Document excerpt Block Start

It might not be a case for freedom to be proud to defend. Someone might want to consider that in the name of freedom, the historic European struggle for liberty, equality and fraternity should now find expression in a dozen cartoons of Mohammed that have offended Muslims for their portrayal of their prophet, and others over their sense of what a cartoon should be. Because not even on the European side has anyone said they enjoyed the portrayal of Mohammed with a ticking bomb for a head. European editors have chosen to defend it as the "freedom to satirise". That inflation of language over content could be cartoon material too: this ugly image is now satire.

Court cases now could dig some underlying moral assumptions out from beneath a civilised Europe facing up to violent Islam. There is an undeniable fringe of violent Islamists in many parts of the Muslim world, but the record on the other side is not all clean either. More than 40,000 Iraqis were bombed to death as they fled back from Basra after the first Gulf war—the equivalent of shooting a defeated soldier in the back, the unthinkable by the oldest codes of war. The killing was stopped finally because it sickened the pilots. If an Arabic paper had then drawn a cartoon of Jesus Christ in the shape of a cruise missile, it would be a product of the ugly mind of an uncivilised Arab. One chap with a bomb is a terrorist; when you kill thousands from the air, it's a "taking out". What would be an expression of customary ugliness in an Arabic paper becomes in Europe an expression of freedom. It would be cartoonish to pretend this is satire.

Document excerpt Block End
Extracted information Block Start

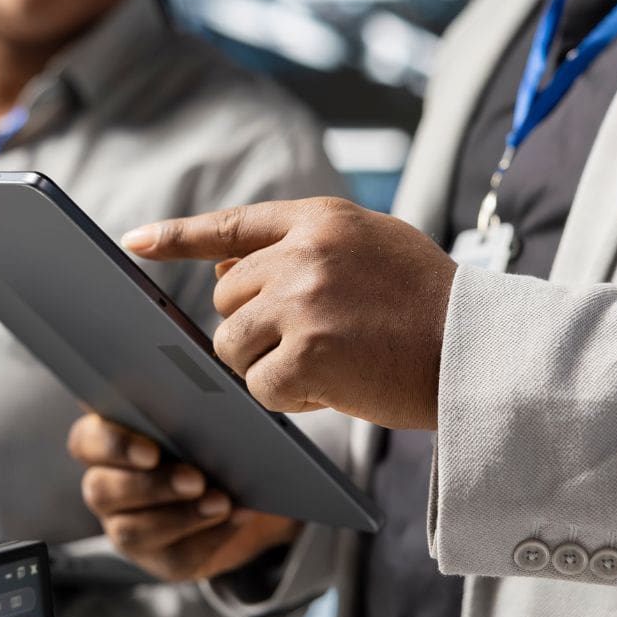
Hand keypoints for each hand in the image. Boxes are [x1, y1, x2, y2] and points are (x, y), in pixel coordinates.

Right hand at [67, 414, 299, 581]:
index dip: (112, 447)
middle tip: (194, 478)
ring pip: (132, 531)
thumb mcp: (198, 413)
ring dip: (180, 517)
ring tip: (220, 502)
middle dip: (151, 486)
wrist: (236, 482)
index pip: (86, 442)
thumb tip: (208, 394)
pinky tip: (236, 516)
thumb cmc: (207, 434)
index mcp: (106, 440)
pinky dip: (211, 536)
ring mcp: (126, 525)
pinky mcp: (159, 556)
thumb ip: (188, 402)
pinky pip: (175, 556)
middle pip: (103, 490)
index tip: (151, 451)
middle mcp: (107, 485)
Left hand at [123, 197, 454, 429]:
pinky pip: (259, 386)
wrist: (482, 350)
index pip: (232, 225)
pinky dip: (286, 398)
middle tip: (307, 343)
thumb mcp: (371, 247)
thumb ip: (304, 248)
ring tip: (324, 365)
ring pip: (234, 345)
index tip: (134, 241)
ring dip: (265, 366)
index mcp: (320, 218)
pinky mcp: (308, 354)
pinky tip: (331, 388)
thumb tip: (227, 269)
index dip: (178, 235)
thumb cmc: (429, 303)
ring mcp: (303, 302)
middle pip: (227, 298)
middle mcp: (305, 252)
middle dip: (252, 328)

Extracted information Block End
Extracted information Block Start

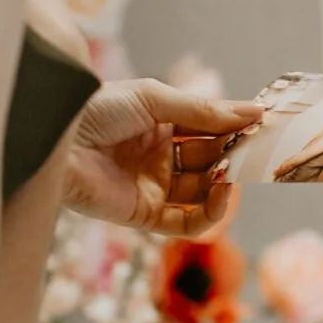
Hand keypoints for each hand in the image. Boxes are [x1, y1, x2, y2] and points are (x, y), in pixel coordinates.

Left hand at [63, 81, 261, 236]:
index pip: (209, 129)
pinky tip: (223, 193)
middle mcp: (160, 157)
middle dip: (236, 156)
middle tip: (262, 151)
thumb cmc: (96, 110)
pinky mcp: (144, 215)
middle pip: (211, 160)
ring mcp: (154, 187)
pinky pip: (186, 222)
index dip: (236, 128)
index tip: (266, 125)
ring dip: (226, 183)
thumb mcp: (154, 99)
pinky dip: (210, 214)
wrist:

Extracted information Block End

> **What this exercise asks**
1. Answer these questions about the commentary on the Mohammed cartoons.
(a) What did European editors choose to defend the cartoons as?
(b) How many Iraqis were bombed to death as they fled back from Basra after the first Gulf war?
(c) What finally stopped that killing?
2. Rewrite the commentary on the Mohammed cartoons from "It might not" up to and including "is now satire.", changing "editors" to "newspapers".
3. Extend the commentary on the Mohammed cartoons with a further passage.

> **List of answers**
1.
(a) The "freedom to satirise."
(b) More than 40,000.
(c) It sickened the pilots.

2.
It might not be a case for freedom to be proud to defend. Someone might want to consider that in the name of freedom, the historic European struggle for liberty, equality and fraternity should now find expression in a dozen cartoons of Mohammed that have offended Muslims for their portrayal of their prophet, and others over their sense of what a cartoon should be. Because not even on the European side has anyone said they enjoyed the portrayal of Mohammed with a ticking bomb for a head. European newspapers have chosen to defend it as the "freedom to satirise". That inflation of language over content could be cartoon material too: this ugly image is now satire.

3.
The publication of the cartoons could translate inside a courtroom as premeditated provocation. Jan Lund, arts editor of Jyllands Posten, declared: "The intention was to provoke a debate about self-censorship in our coverage of Muslim issues." What this would do to Muslims was not considered. In effect: Here, I'll spit on you to show you how free I am.
"If this was so-called freedom of speech, it could still have ended with the publication in Denmark four months ago, but the re-publication in so many newspapers in Europe was mischievous," Shamsuddin Agha from the Indian Muslim Federation told Outlook. "Moving the courts now is the peaceful way to take this forward."